All the company’s labour practices are audited and accredited by WIETA, (“Wine Industry Ethical Trade Association”) which ensures that all the Winery employment practices and standards are bench marked against standards set by the International Labour Organisation, based in Geneva. This process is designed to ensure that internationally bench marked ethical standards are fully implemented and maintained by the organisation.
The trade union CSAAWU is presently fully recognised by Robertson Winery for purposes of collective bargaining and the union has additionally been granted full organisational rights within the company. The Company is presently exploring the introduction of an extra ordinary and private dispute resolution process which incorporates the CCMA, to deal expeditiously with any workplace issues which might arise.
Section 150 Meeting:
On Monday 19 September the parties convened in a Section 150 Intervention under the auspices of the CCMA, where further attempts were made to reach agreement on the ongoing wage dispute.
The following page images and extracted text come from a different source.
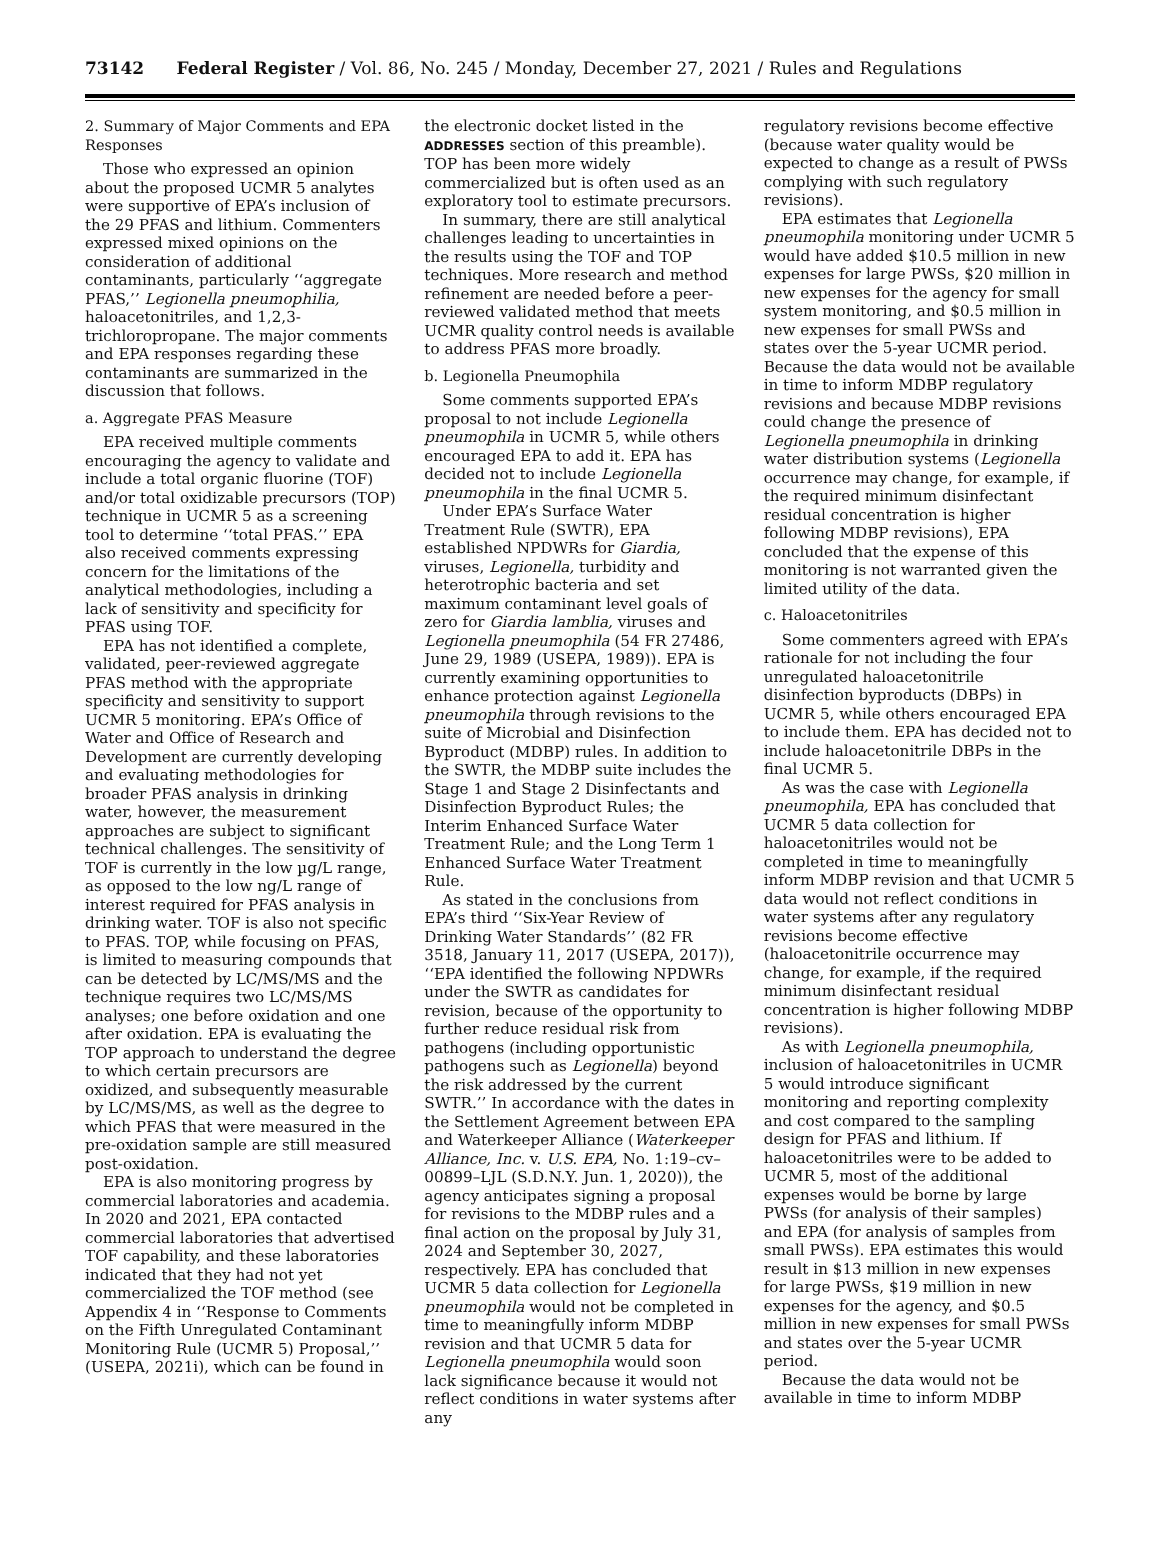73142 Federal Register / Vol. 86, No. 245 / Monday, December 27, 2021 / Rules and Regulations
2. Summary of Major Comments and EPA Responses
Those who expressed an opinion about the proposed UCMR 5 analytes were supportive of EPA’s inclusion of the 29 PFAS and lithium. Commenters expressed mixed opinions on the consideration of additional contaminants, particularly ‘‘aggregate PFAS,’’ Legionella pneumophilia, haloacetonitriles, and 1,2,3-trichloropropane. The major comments and EPA responses regarding these contaminants are summarized in the discussion that follows.
a. Aggregate PFAS Measure
EPA received multiple comments encouraging the agency to validate and include a total organic fluorine (TOF) and/or total oxidizable precursors (TOP) technique in UCMR 5 as a screening tool to determine ‘‘total PFAS.’’ EPA also received comments expressing concern for the limitations of the analytical methodologies, including a lack of sensitivity and specificity for PFAS using TOF.
EPA has not identified a complete, validated, peer-reviewed aggregate PFAS method with the appropriate specificity and sensitivity to support UCMR 5 monitoring. EPA’s Office of Water and Office of Research and Development are currently developing and evaluating methodologies for broader PFAS analysis in drinking water, however, the measurement approaches are subject to significant technical challenges. The sensitivity of TOF is currently in the low µg/L range, as opposed to the low ng/L range of interest required for PFAS analysis in drinking water. TOF is also not specific to PFAS. TOP, while focusing on PFAS, is limited to measuring compounds that can be detected by LC/MS/MS and the technique requires two LC/MS/MS analyses; one before oxidation and one after oxidation. EPA is evaluating the TOP approach to understand the degree to which certain precursors are oxidized, and subsequently measurable by LC/MS/MS, as well as the degree to which PFAS that were measured in the pre-oxidation sample are still measured post-oxidation.
EPA is also monitoring progress by commercial laboratories and academia. In 2020 and 2021, EPA contacted commercial laboratories that advertised TOF capability, and these laboratories indicated that they had not yet commercialized the TOF method (see Appendix 4 in ‘‘Response to Comments on the Fifth Unregulated Contaminant Monitoring Rule (UCMR 5) Proposal,’’ (USEPA, 2021i), which can be found in
the electronic docket listed in the ADDRESSES section of this preamble). TOP has been more widely commercialized but is often used as an exploratory tool to estimate precursors.
In summary, there are still analytical challenges leading to uncertainties in the results using the TOF and TOP techniques. More research and method refinement are needed before a peer-reviewed validated method that meets UCMR quality control needs is available to address PFAS more broadly.
b. Legionella Pneumophila
Some comments supported EPA’s proposal to not include Legionella pneumophila in UCMR 5, while others encouraged EPA to add it. EPA has decided not to include Legionella pneumophila in the final UCMR 5.
Under EPA’s Surface Water Treatment Rule (SWTR), EPA established NPDWRs for Giardia, viruses, Legionella, turbidity and heterotrophic bacteria and set maximum contaminant level goals of zero for Giardia lamblia, viruses and Legionella pneumophila (54 FR 27486, June 29, 1989 (USEPA, 1989)). EPA is currently examining opportunities to enhance protection against Legionella pneumophila through revisions to the suite of Microbial and Disinfection Byproduct (MDBP) rules. In addition to the SWTR, the MDBP suite includes the Stage 1 and Stage 2 Disinfectants and Disinfection Byproduct Rules; the Interim Enhanced Surface Water Treatment Rule; and the Long Term 1 Enhanced Surface Water Treatment Rule.
As stated in the conclusions from EPA’s third ‘‘Six-Year Review of Drinking Water Standards’’ (82 FR 3518, January 11, 2017 (USEPA, 2017)), ‘‘EPA identified the following NPDWRs under the SWTR as candidates for revision, because of the opportunity to further reduce residual risk from pathogens (including opportunistic pathogens such as Legionella) beyond the risk addressed by the current SWTR.’’ In accordance with the dates in the Settlement Agreement between EPA and Waterkeeper Alliance (Waterkeeper Alliance, Inc. v. U.S. EPA, No. 1:19–cv–00899–LJL (S.D.N.Y. Jun. 1, 2020)), the agency anticipates signing a proposal for revisions to the MDBP rules and a final action on the proposal by July 31, 2024 and September 30, 2027, respectively. EPA has concluded that UCMR 5 data collection for Legionella pneumophila would not be completed in time to meaningfully inform MDBP revision and that UCMR 5 data for Legionella pneumophila would soon lack significance because it would not reflect conditions in water systems after any
regulatory revisions become effective (because water quality would be expected to change as a result of PWSs complying with such regulatory revisions).
EPA estimates that Legionella pneumophila monitoring under UCMR 5 would have added $10.5 million in new expenses for large PWSs, $20 million in new expenses for the agency for small system monitoring, and $0.5 million in new expenses for small PWSs and states over the 5-year UCMR period. Because the data would not be available in time to inform MDBP regulatory revisions and because MDBP revisions could change the presence of Legionella pneumophila in drinking water distribution systems (Legionella occurrence may change, for example, if the required minimum disinfectant residual concentration is higher following MDBP revisions), EPA concluded that the expense of this monitoring is not warranted given the limited utility of the data.
c. Haloacetonitriles
Some commenters agreed with EPA’s rationale for not including the four unregulated haloacetonitrile disinfection byproducts (DBPs) in UCMR 5, while others encouraged EPA to include them. EPA has decided not to include haloacetonitrile DBPs in the final UCMR 5.
As was the case with Legionella pneumophila, EPA has concluded that UCMR 5 data collection for haloacetonitriles would not be completed in time to meaningfully inform MDBP revision and that UCMR 5 data would not reflect conditions in water systems after any regulatory revisions become effective (haloacetonitrile occurrence may change, for example, if the required minimum disinfectant residual concentration is higher following MDBP revisions).
As with Legionella pneumophila, inclusion of haloacetonitriles in UCMR 5 would introduce significant monitoring and reporting complexity and cost compared to the sampling design for PFAS and lithium. If haloacetonitriles were to be added to UCMR 5, most of the additional expenses would be borne by large PWSs (for analysis of their samples) and EPA (for analysis of samples from small PWSs). EPA estimates this would result in $13 million in new expenses for large PWSs, $19 million in new expenses for the agency, and $0.5 million in new expenses for small PWSs and states over the 5-year UCMR period.
Because the data would not be available in time to inform MDBP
Unfortunately the dispute could not be resolved by way of this process.
During these proceedings, CSAAWU trade union requested access to additional financial information pertaining to Robertson Winery.
In response to this request, Robertson Winery indicated that it would support a meeting which duly took place on the 28th September2016 between the Company’s Auditors and a an accredited Chartered Accountant appointed by CSAAWU.
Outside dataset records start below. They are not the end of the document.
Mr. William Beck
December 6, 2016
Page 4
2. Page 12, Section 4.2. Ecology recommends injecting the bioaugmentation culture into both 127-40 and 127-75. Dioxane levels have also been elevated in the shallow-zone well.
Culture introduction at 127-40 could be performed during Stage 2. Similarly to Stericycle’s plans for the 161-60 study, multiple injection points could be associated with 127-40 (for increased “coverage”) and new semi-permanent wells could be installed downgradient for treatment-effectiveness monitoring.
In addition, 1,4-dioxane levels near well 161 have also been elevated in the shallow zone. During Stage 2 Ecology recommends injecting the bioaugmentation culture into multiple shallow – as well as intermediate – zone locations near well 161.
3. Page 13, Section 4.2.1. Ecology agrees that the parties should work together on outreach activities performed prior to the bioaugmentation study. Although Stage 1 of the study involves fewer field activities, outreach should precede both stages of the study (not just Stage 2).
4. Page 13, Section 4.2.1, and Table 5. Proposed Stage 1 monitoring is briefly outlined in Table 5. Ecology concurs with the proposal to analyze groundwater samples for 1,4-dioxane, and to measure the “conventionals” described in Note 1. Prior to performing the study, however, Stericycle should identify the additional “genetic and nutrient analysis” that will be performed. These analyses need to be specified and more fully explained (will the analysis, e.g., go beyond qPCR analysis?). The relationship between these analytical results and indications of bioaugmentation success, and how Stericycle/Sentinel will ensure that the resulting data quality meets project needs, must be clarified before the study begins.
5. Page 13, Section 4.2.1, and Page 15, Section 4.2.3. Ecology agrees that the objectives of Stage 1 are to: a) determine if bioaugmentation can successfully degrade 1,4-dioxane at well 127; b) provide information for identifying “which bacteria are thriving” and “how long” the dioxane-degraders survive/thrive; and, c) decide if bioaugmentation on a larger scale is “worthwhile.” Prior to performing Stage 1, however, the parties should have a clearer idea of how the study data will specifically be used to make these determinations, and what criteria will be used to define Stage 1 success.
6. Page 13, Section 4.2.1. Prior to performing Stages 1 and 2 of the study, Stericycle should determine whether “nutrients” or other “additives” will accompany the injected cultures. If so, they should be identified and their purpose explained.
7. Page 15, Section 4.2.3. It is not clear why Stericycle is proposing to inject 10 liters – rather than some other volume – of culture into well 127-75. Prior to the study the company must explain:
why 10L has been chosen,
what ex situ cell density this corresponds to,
Robertson Winery utilized this process to provide information to the union’s representative which it regarded as being relevant to the collective bargaining process and which depicted the appropriate criteria and trends which the company has applied in the negotiation process.
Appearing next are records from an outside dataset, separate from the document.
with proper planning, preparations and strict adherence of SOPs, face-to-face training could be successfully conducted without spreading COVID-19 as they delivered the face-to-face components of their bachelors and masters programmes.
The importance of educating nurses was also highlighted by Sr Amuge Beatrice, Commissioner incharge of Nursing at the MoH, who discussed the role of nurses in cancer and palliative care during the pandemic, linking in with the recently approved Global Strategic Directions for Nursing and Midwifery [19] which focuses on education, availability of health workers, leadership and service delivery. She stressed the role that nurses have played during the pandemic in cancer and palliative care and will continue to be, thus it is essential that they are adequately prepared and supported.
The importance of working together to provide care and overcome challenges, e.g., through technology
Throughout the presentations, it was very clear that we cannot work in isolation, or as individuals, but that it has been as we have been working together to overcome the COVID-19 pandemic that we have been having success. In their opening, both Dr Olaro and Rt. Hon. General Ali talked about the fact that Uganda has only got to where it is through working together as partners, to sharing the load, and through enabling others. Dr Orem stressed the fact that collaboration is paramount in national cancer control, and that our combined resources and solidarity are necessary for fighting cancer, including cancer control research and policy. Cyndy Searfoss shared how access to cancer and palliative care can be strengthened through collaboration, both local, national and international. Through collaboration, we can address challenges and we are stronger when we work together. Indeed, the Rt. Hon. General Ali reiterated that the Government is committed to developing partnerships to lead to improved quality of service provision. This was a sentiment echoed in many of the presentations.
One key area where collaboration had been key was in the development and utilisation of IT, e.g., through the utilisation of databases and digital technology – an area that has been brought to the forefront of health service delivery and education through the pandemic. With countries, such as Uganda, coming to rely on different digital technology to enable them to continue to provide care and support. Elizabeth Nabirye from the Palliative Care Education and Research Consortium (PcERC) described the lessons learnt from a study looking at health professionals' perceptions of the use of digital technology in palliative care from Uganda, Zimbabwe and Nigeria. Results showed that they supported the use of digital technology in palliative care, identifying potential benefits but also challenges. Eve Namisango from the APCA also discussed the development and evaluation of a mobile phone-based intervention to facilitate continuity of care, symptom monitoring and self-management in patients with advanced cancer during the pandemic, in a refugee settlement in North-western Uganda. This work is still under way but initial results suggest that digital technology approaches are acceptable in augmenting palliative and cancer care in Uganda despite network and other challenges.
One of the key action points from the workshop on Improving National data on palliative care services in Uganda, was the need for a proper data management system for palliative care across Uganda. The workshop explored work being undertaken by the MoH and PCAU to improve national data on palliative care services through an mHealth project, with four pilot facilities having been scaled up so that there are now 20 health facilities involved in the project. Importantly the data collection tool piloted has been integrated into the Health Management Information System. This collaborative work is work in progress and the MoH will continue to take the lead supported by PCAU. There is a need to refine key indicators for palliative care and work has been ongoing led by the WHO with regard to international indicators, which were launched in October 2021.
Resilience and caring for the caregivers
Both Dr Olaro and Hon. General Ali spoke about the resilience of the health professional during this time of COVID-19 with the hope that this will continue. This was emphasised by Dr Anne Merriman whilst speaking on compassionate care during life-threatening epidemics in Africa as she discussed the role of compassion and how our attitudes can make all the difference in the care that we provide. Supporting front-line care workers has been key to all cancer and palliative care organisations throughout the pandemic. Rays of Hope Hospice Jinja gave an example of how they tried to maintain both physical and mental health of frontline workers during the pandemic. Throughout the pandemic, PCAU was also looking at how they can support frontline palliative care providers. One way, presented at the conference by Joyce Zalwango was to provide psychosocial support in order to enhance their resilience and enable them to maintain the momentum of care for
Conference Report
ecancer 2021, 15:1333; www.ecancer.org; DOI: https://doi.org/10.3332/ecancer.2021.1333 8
In keeping with the provisions of Section 16 of the Labour Relations Act which relates to the appropriate disclosure of information for purposes of collective bargaining, the company disclosed information that it believed to be relevant to and in furtherance of effective and rational collective bargaining between the parties.
This did not include the disclosure of information which was deemed to be private and confidential, or which was legally privileged or information which if disclosed could cause prejudice or harm to any employee or the company.
CSAAWU’s appointed Chartered Accountant indicated that he would be making clear his findings to CSAAWU shortly.
”Robertson Winery remains confident that the present wage dispute will finally be resolved through the process of constructive engagement and negotiation between the union and the company” Cilliers said.
”Unfortunately the resolution of this matter has not been assisted by the fact that the strike is has continued to be accompanied by extraordinary levels of intimidation and threats of violence against those employees wishing to work during the strike.
The Company had no option but to seek a Court Interdict against the criminal activity of union members and subsequently, was required to bring a contempt of Court application against CSAAWU, for its ongoing failure to adhere to the stipulations of the Court interdict. The outcome of this application for a Contempt of Court Ruling, will be expected soon.
CSAAWU, the trade union informed the Company on the 30th September 2016, of its intention to continue the current strike action indefinitely.